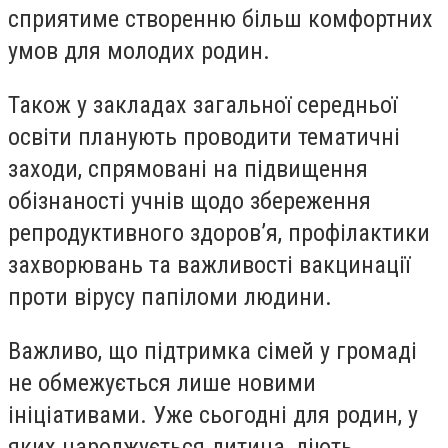
сприятиме створенню більш комфортних
умов для молодих родин.
Також у закладах загальної середньої
освіти планують проводити тематичні
заходи, спрямовані на підвищення
обізнаності учнів щодо збереження
репродуктивного здоров’я, профілактики
захворювань та важливості вакцинації
проти вірусу папіломи людини.
Важливо, що підтримка сімей у громаді
не обмежується лише новими
ініціативами. Уже сьогодні для родин, у
яких народжується дитина, діють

-----

**Problem:** Give the text read from all of the material above as a numbered list, one line per item and with blank lines left out. Leave the pictures out of your answer.

**Result of this task:**
1. сприятиме створенню більш комфортних
2. умов для молодих родин.
3. Також у закладах загальної середньої
4. освіти планують проводити тематичні
5. заходи, спрямовані на підвищення
6. обізнаності учнів щодо збереження
7. репродуктивного здоров’я, профілактики
8. захворювань та важливості вакцинації
9. проти вірусу папіломи людини.
10. Важливо, що підтримка сімей у громаді
11. не обмежується лише новими
12. ініціативами. Уже сьогодні для родин, у
13. яких народжується дитина, діють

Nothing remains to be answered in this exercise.